Mancano tre giorni alle Olimpiadi di Parigi e Brescia sogna altri record

Il top fu ad Anversa 1920 con 5 medaglie, tutte d’oro. L’ultima volta a Tokyo la Leonessa ne conquistò tre, con un Marcell Jacobs memorabile
Fabio Tonesi

Fabio Tonesi

Giornalista

Marcell Jacobs riscrisse la storia dell'atletica italiana vincendo i 100 metri e la 4x100 a Tokyo 2020 - Foto Ansa © www.giornaledibrescia.it
Marcell Jacobs riscrisse la storia dell'atletica italiana vincendo i 100 metri e la 4x100 a Tokyo 2020 - Foto Ansa © www.giornaledibrescia.it

Il primo record olimpico, Brescia, l’ha stabilito ancor prima di partire portando a Parigi ben 13 portacolori in 9 discipline. Ma un altro la nostra provincia spera di scriverlo proprio nella capitale francese, non solo aggiornando il computo totale (32 allori) ma provando ad eguagliare o migliorare un picco che dura da oltre un secolo.

Anversa 1920, numericamente parlando, è stato il top per Brescia con 5 medaglie, tutte d’oro, grazie soprattutto all’Italia della ginnastica che di fatto era la Forza e Costanza (Zampori primo nell’individuale e a squadre con Luigi Contessi e Lorenzo Mangiante). L’altro oro fu nella scherma con Antonio Allocchio nella spada a squadre.

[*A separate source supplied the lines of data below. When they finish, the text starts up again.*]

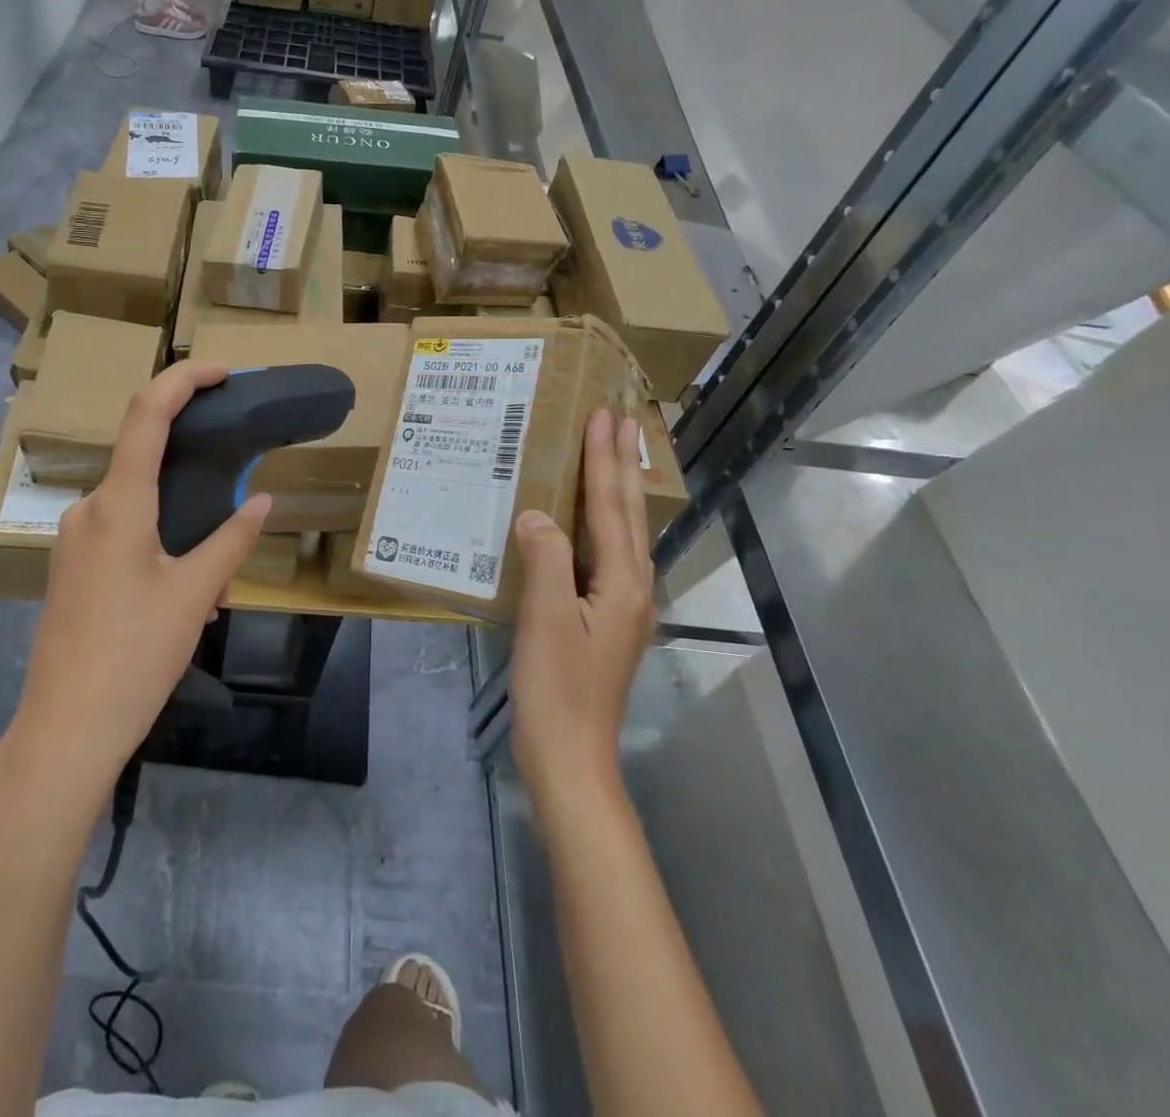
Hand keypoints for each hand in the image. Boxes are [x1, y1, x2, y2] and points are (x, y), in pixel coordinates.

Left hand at [6, 360, 270, 792]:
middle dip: (195, 479)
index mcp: (118, 505)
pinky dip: (158, 546)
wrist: (65, 731)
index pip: (147, 414)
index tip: (222, 372)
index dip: (183, 380)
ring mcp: (72, 540)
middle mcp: (87, 510)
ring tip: (213, 586)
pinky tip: (183, 598)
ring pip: (137, 507)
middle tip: (236, 512)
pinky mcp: (69, 569)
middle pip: (145, 463)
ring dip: (180, 525)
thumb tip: (264, 502)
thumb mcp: (195, 595)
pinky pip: (120, 535)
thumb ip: (232, 540)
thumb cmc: (135, 656)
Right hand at [509, 409, 655, 805]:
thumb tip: (536, 515)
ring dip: (615, 488)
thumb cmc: (556, 687)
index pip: (611, 506)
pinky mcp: (605, 619)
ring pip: (622, 532)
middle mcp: (633, 587)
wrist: (569, 755)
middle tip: (619, 419)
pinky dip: (598, 522)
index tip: (606, 414)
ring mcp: (622, 605)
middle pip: (627, 512)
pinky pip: (605, 553)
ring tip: (609, 454)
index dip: (605, 458)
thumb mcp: (546, 618)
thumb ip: (546, 558)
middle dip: (621, 463)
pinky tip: (584, 521)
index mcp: (623, 582)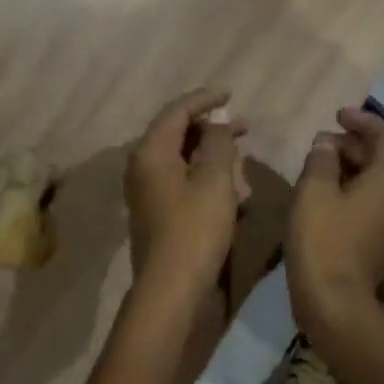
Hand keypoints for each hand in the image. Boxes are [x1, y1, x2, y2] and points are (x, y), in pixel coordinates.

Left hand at [124, 88, 247, 303]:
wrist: (172, 289)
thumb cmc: (196, 229)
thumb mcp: (215, 180)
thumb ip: (218, 143)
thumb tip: (216, 124)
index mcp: (150, 152)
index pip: (176, 111)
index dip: (205, 99)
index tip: (232, 94)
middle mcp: (140, 168)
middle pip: (174, 134)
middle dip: (208, 127)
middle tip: (243, 126)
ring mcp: (145, 193)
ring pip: (178, 159)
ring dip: (207, 152)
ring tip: (238, 152)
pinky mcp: (155, 215)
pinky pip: (178, 182)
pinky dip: (201, 175)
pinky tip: (226, 185)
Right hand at [287, 107, 383, 341]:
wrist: (334, 303)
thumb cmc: (323, 241)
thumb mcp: (313, 192)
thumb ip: (321, 160)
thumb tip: (327, 144)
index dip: (365, 121)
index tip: (336, 116)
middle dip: (354, 144)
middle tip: (320, 144)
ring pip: (376, 183)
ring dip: (350, 168)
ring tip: (317, 168)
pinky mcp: (378, 244)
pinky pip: (369, 205)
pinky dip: (349, 191)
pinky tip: (321, 198)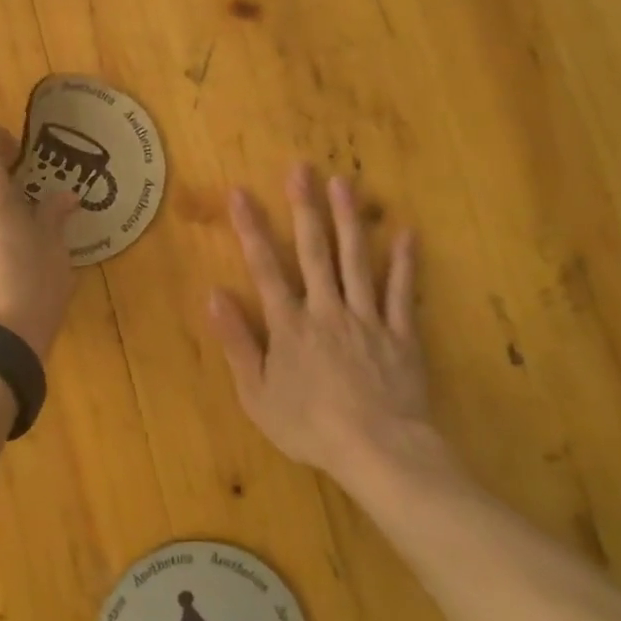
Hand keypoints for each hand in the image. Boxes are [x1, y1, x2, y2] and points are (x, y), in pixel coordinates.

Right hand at [207, 164, 448, 485]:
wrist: (378, 452)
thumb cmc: (310, 427)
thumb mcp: (257, 394)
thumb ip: (237, 342)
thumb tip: (214, 294)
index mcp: (290, 325)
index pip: (265, 267)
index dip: (251, 228)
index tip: (240, 193)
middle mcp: (326, 310)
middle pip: (314, 251)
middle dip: (304, 208)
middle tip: (301, 169)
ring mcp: (367, 318)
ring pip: (357, 260)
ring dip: (349, 219)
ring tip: (343, 183)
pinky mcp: (401, 334)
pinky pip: (404, 293)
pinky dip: (405, 263)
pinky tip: (406, 233)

La scherma, come la ginnastica, è stata fucina di medaglie per Brescia, da Attilio Calatroni (argento a Montreal 1976) arrivando fino al nuovo millennio, con il fiorettista Andrea Cassarà capace di vincere due ori a squadre (Atene 2004 e Londra 2012) oltre al bronzo individuale di Atene. Proprio la rassegna greca di 20 anni fa è stata, insieme a quella di Stoccolma 1912 (4 ori, sempre dalla ginnastica a squadre), la seconda più prolifica in termini numerici perché oltre a Cassarà salirono sul podio i calciatori Daniele Bonera e Andrea Pirlo con l’Under 23.

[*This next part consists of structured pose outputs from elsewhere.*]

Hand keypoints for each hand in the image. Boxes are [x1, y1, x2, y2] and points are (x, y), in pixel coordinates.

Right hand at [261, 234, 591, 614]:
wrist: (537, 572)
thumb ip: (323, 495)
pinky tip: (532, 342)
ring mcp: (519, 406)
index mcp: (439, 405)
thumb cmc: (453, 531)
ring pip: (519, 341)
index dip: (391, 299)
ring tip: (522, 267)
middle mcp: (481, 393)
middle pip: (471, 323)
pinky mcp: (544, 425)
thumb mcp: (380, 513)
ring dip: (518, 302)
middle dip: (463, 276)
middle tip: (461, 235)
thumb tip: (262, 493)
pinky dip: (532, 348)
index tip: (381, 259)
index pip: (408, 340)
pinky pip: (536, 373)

Un gradino sotto, a quota tre medaglie, c’è la precedente Olimpiade. Ma Tokyo 2020 (disputata però tre anni orsono) è quella emozionalmente più elevata, grazie al memorabile bis d’oro di Marcell Jacobs (100 e 4x100, le gare più iconiche dell’atletica) e all’argento senza età della ginnasta Vanessa Ferrari nel corpo libero.

Ora mancano solo tre giorni al via dei Giochi di Parigi e in Francia si spera che Brescia sappia ribadire la propria attitudine al gradino più alto del podio. Perché sarà pure la città del ferro, ma Brescia nel proprio conto olimpico ha l’oro come metallo predominante con 18 medaglie sulle 32 complessive.

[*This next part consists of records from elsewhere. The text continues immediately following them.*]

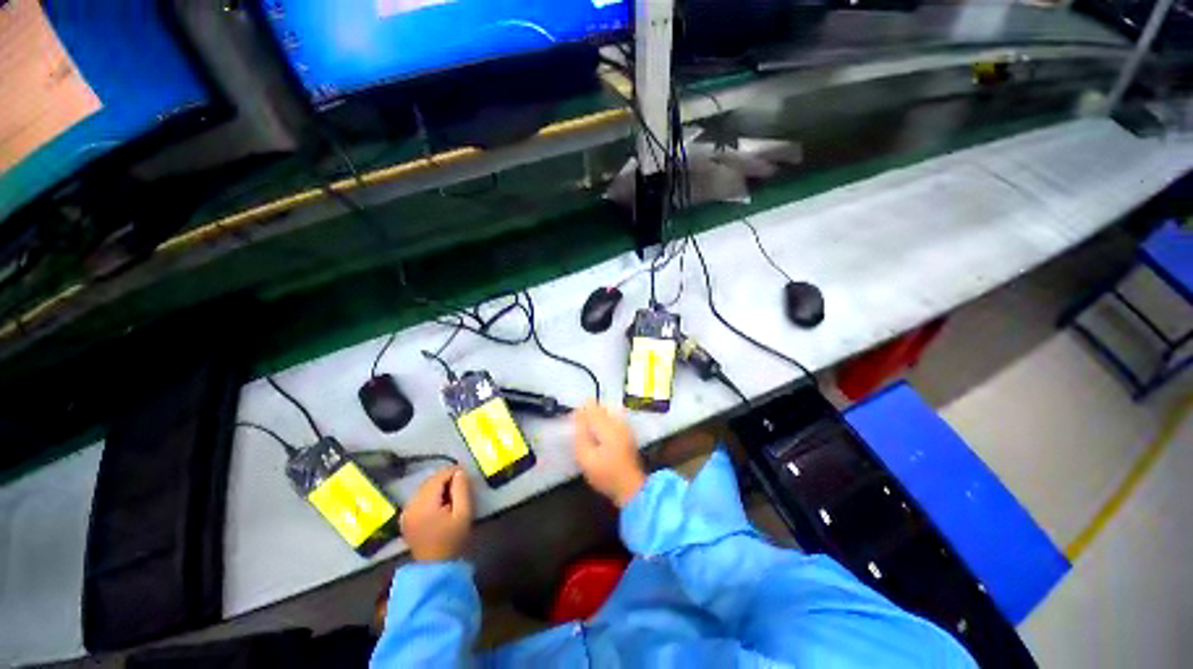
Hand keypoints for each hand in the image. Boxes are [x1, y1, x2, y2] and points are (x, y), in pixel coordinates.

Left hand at [400, 466, 471, 561]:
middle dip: (443, 480)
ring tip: (451, 495)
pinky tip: (438, 507)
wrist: (437, 568)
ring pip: (421, 491)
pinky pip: (417, 501)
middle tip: (460, 484)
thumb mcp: (463, 516)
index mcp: (424, 502)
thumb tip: (460, 473)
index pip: (438, 477)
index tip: (465, 472)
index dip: (452, 472)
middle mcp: (410, 503)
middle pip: (428, 483)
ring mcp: (405, 511)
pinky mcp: (404, 519)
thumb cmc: (454, 543)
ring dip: (435, 489)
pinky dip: (427, 499)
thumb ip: (462, 492)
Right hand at [573, 402, 646, 506]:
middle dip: (587, 414)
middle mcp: (619, 423)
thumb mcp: (585, 458)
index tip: (569, 421)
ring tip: (585, 433)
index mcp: (608, 426)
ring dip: (595, 420)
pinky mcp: (628, 437)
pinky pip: (613, 422)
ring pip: (607, 414)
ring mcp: (626, 430)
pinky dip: (603, 426)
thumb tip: (576, 419)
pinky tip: (597, 438)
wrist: (631, 488)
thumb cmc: (606, 475)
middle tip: (576, 427)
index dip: (578, 413)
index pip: (591, 408)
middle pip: (601, 409)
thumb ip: (580, 436)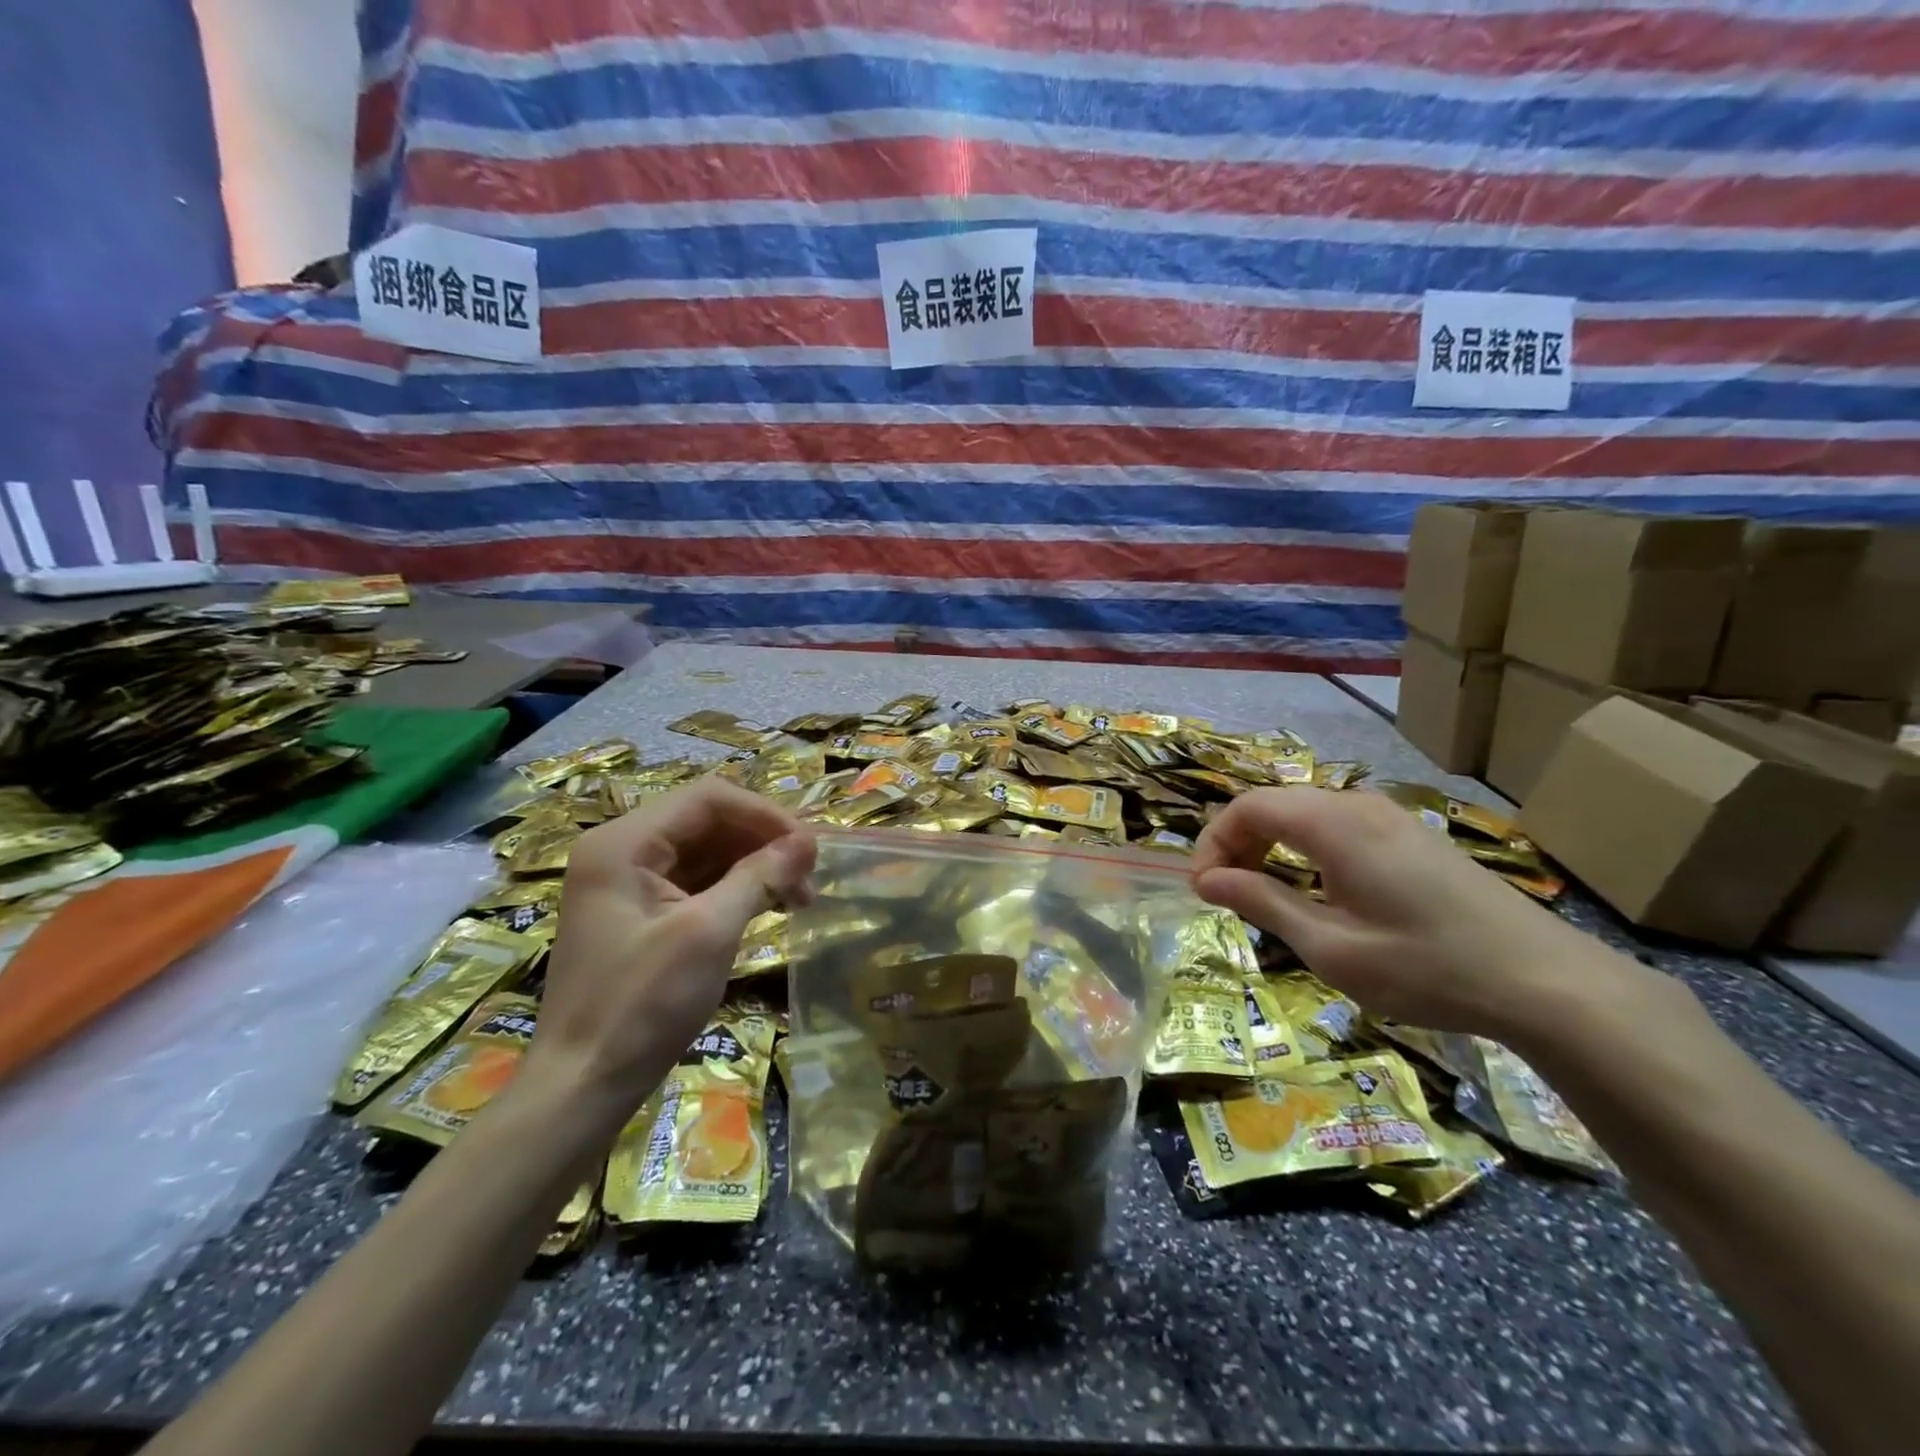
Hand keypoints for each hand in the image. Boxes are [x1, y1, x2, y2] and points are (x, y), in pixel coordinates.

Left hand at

Zampori è il re indiscusso con 4 ori e 1 bronzo in tre edizioni distanziate di ben 12 anni causa Prima Guerra mondiale. Ma in almeno due rassegne andarono a podio anche Mancinelli (equitazione) ed Ezio Gamba (judo). Record da aggiornare.

A Parigi, da venerdì. Con quel 13 che già pare un assist della sorte.